BABA YAGA AND THE GODS
Longtime readers of the blog may remember that I have a devotional relationship with Baba Yaga. This is part of my practice of Slavic polytheism. I hadn’t really anticipated forming this relationship, and frankly I would discourage others from doing the same,* but it’s been rewarding and challenging in all kinds of unexpected ways.
People attempting to reconstruct a Pagan past have a habit of over-interpreting and finding Gods where there aren’t any. Baba Yaga is not exactly a deity.
And yet I worship her. I make offerings of vodka and chicken bones, per an agreement (or rather, a command) made years ago. I keep her image in my home. I wear a garish skull ring that draws lots of uncomfortable questions. I am engaged in ongoing acts of devotion to this strange figure from Russian folklore.

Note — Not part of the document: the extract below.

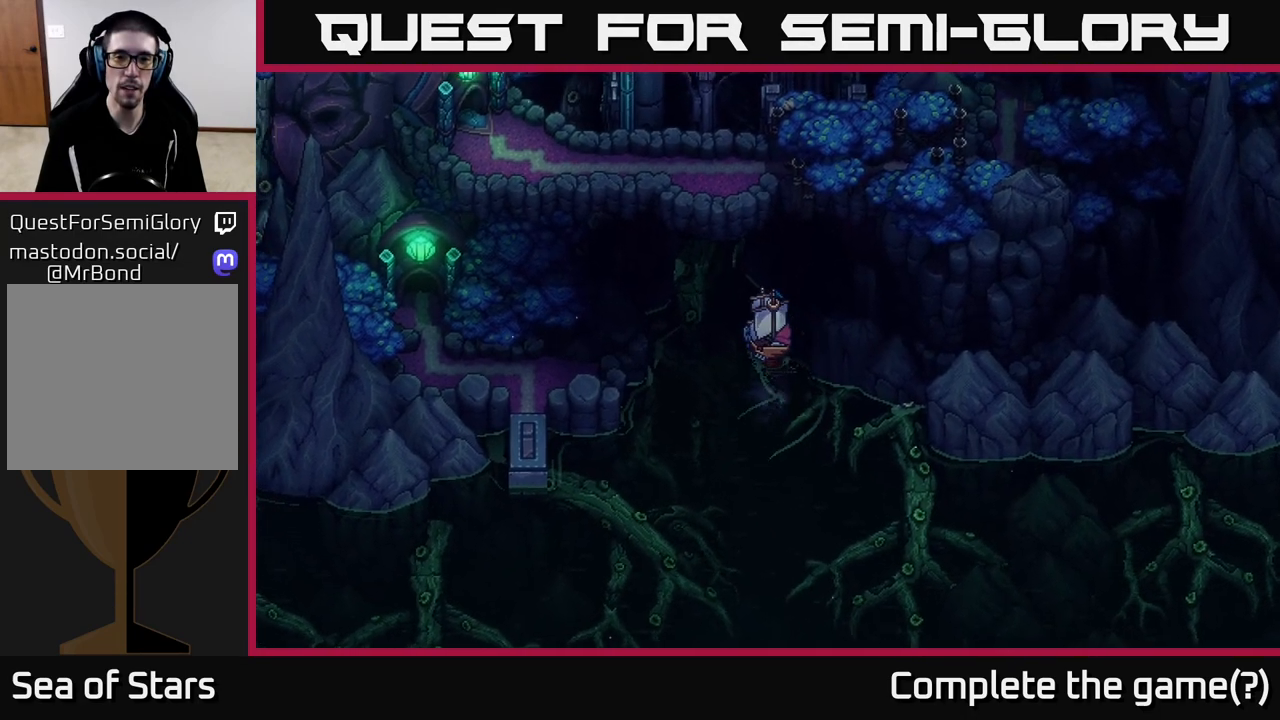
{"buttons": ["X"], "left_stick": "center", "right_stick": "center", "events": []}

So if she’s not a Goddess, what is she? And why do I worship her?
I think she’s beyond the Gods, older and bigger and greater than all of them. At one point, a couple of years ago, I had a vision& of the heat-death of the universe. I saw galaxies collapsing, stars dying, and matter disintegrating. And the very last thing remaining in the universe, before all of existence blinked out—outliving even the Gods themselves—was Baba Yaga’s hut on its chicken legs. I don’t know exactly what Baba Yaga is, but whatever she is, that is a part of it.

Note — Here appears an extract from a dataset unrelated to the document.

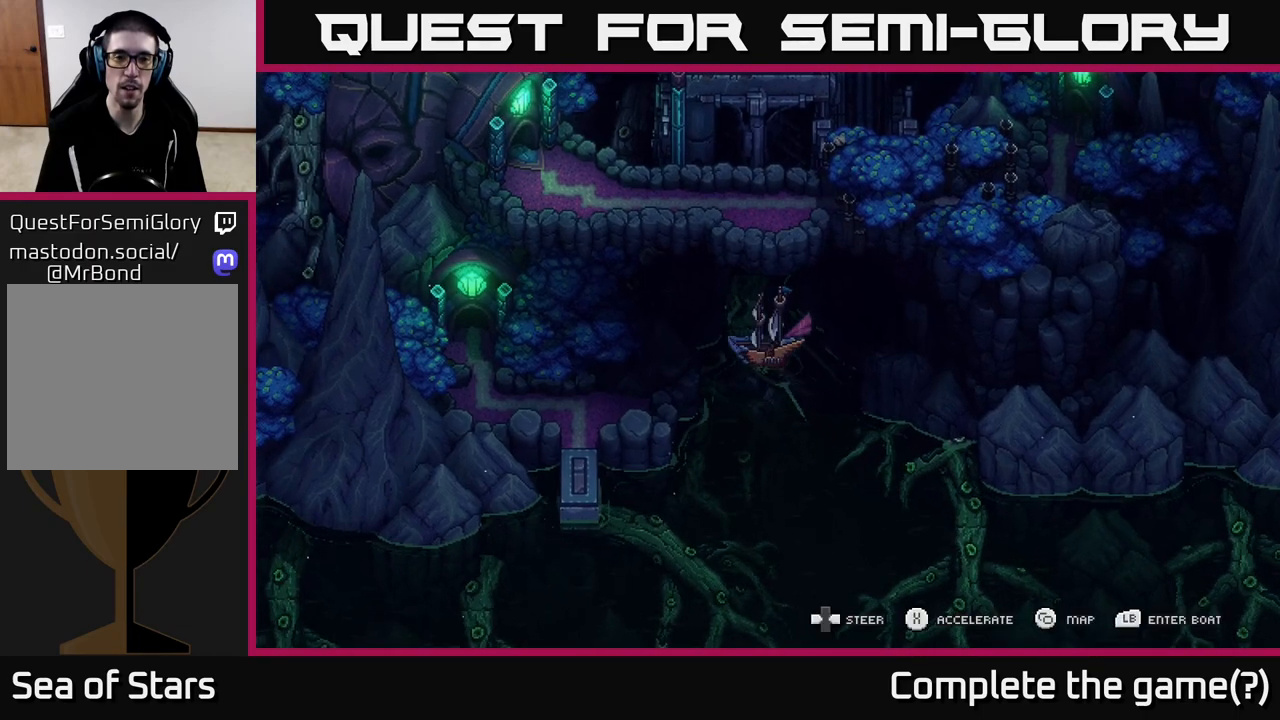
{"buttons": ["X"], "left_stick": "left", "right_stick": "center", "events": [[133, "X", "down"]]}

Thor has to wrestle Utgarda-Loki’s frail, elderly nurse. She defeats him, and he is humiliated to have been bested in combat by a weak old woman, until it is revealed that she’s not just an old woman. Elli is old age itself, which none can defeat.
That, to me, is the sort of thing that Baba Yaga is. I don’t know if she’s an exact analogue to Elli, but I see a similar principle in her. She is the embodiment of something powerful and ancient, even beyond the Gods.
I see her as the embodiment of two principles that are beyond even the Gods: She is age and she is fate, embodied.